An “escaped” AI means compute clusters in the world that were not assigned to the AI are no longer running a model with the same digitally signed software their operators ordered.
This is falsifiable/measurable. While it is true that there’s nothing glowing or smoke to smell, it is checkable. (Checkable by things like using a separate computer hosted on the same main board to connect to the drive and hash the files containing the model or similar. It’s obviously crucially important to use a tool that cannot be hacked to lie to you)
But the big caveat is the exception “with the consent of both parties.” I realize that Eliezer doesn’t want to play against all comers, but presumably, nobody is expecting Ra and Datawitch to defend themselves against random members of the public.
I’m willing to believe that the “AI” can win this game since we have multiple claims to have done that, so knowing the method seems like it would benefit everybody.
[edited to fix a misspelling of Eliezer’s name]
We kept the secrecy rule because it was the default but I stand by it now as well. There are a lot of things I said in that convo that I wouldn’t want posted on lesswrong, enough that I think the convo would have been different without the expectation of privacy. Observing behavior often changes it.
That last bit is particularly important methinks.
If a game is began with the notion that it’ll be posted online, one of two things, or both will happen. Either (a) the AI is constrained by the techniques they can implore, unwilling to embarrass themselves or the gatekeeper to a public audience (especially when it comes down to personal details.), or (b) the Gatekeeper now has a HUGE incentive not to let the AI out; to avoid being known as the sucker who let the AI out...
Even if you could solve this by changing details and anonymising, it seems to me that the techniques are so personal and specific that changing them in any way would make the entire dialogue make even less sense.

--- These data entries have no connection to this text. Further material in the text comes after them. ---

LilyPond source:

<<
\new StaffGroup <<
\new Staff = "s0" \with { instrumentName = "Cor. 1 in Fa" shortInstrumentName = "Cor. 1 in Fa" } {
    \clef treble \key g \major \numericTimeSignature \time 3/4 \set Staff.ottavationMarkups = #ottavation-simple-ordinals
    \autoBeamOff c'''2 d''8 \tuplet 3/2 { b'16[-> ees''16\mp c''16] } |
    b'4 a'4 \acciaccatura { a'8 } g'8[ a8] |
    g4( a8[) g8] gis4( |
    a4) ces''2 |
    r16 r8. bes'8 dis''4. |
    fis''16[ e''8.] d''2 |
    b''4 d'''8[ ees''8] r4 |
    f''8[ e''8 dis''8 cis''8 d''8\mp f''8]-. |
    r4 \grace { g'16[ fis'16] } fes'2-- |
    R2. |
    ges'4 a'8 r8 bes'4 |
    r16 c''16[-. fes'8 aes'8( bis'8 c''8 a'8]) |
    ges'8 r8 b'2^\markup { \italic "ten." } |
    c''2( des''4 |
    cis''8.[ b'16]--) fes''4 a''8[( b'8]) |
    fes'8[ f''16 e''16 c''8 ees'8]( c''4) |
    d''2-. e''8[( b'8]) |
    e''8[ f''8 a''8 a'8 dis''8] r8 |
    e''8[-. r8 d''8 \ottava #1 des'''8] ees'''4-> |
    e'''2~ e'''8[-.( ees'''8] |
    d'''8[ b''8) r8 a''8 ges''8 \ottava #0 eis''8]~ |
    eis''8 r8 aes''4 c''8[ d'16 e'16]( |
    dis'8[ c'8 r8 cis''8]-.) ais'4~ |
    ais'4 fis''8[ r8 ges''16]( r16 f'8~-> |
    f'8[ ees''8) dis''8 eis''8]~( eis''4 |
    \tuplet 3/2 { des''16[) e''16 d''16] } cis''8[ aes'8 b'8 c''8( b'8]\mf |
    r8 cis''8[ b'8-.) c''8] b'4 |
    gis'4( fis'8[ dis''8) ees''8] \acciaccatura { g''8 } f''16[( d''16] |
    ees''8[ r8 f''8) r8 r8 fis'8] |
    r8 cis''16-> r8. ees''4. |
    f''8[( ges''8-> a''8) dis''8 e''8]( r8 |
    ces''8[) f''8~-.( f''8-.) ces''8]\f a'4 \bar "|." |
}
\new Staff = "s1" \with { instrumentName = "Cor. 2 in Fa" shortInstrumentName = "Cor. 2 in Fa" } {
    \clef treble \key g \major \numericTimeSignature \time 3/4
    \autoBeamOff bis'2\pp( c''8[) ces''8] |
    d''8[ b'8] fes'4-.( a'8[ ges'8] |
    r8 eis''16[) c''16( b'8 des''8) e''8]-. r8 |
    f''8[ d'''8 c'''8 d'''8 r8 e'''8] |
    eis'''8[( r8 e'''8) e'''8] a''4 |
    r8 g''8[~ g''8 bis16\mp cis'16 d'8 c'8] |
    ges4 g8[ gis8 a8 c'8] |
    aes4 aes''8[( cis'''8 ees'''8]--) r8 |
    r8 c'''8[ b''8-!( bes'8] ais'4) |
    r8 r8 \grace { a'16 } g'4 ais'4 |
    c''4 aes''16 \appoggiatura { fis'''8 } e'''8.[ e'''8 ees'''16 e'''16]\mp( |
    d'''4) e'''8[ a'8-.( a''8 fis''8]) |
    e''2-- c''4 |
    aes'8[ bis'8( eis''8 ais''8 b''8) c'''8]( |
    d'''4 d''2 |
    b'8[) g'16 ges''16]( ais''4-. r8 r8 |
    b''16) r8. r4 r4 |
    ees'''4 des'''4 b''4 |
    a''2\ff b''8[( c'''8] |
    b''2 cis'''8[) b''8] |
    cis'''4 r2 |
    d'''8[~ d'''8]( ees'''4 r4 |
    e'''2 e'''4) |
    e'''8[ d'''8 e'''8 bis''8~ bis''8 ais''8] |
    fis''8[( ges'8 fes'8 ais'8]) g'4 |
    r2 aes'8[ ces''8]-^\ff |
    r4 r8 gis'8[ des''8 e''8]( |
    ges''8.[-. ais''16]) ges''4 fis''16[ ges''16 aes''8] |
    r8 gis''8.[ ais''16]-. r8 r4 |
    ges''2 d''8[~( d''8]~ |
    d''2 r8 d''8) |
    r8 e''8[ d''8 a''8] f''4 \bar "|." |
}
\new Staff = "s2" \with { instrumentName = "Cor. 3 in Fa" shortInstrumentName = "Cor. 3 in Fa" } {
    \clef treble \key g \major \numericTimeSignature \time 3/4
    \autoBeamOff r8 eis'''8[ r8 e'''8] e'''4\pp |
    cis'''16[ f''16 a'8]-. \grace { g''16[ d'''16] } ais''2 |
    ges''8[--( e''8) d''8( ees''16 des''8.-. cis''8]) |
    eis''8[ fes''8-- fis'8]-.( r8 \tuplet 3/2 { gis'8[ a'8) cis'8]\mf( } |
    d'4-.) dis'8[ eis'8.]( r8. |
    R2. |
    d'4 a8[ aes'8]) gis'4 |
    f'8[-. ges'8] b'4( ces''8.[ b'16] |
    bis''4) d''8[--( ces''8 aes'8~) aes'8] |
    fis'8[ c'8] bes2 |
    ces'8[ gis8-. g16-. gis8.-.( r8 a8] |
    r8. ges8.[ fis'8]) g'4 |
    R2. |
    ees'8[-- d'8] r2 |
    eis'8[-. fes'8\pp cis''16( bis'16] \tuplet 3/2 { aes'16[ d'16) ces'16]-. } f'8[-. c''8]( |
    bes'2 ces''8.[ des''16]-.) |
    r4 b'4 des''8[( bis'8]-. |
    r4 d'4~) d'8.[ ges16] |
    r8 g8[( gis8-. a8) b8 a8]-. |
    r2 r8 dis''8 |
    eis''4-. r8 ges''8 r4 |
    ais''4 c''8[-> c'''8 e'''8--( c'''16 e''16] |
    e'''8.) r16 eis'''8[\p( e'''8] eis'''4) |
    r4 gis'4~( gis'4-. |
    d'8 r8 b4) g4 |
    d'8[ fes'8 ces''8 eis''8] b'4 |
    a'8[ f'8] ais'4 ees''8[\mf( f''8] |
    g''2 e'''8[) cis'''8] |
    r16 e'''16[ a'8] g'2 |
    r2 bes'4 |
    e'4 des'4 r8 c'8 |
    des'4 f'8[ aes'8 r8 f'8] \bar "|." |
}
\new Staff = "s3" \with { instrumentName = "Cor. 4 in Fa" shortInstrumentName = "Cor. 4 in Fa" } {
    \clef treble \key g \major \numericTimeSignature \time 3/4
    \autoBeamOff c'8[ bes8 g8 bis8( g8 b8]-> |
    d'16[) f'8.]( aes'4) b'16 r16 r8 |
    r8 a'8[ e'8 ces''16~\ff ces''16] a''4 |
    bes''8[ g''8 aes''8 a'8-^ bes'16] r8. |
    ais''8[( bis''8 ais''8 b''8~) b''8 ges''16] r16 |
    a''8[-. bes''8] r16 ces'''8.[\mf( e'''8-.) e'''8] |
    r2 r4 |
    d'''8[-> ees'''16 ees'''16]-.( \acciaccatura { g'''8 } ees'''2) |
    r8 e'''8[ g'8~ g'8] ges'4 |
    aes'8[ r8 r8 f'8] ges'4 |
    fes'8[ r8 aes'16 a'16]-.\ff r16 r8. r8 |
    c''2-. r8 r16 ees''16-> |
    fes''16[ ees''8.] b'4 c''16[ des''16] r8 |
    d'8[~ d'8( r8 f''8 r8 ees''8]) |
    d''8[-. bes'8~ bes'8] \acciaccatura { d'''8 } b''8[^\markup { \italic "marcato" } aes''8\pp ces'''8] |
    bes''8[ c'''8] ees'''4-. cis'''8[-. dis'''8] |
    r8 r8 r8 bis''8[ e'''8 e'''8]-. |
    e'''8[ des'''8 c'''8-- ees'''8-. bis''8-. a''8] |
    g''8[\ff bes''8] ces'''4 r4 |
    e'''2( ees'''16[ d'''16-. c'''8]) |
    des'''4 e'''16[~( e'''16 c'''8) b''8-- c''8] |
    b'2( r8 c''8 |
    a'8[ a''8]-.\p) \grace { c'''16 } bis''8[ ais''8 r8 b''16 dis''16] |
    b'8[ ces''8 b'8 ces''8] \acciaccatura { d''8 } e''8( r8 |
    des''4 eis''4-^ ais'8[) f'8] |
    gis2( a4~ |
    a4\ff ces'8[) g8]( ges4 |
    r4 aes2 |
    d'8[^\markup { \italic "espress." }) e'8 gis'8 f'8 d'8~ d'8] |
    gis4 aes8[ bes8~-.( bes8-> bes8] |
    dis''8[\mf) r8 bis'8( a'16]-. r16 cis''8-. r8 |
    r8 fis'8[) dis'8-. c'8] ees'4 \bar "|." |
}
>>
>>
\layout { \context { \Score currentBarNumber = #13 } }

The only other solution is to have a third-party monitor the game and post it without consent (which is obviously unethical, but probably the only real way you could get a truly authentic transcript.)
Two things don’t have to be completely identical to each other for one to give us useful information about the other. Even though the game is not completely identical to the risky scenario (as you pointed out: you don’t play against a malign superintelligence), it serves as useful evidence to those who believe that they can’t possibly lose the game against a regular human.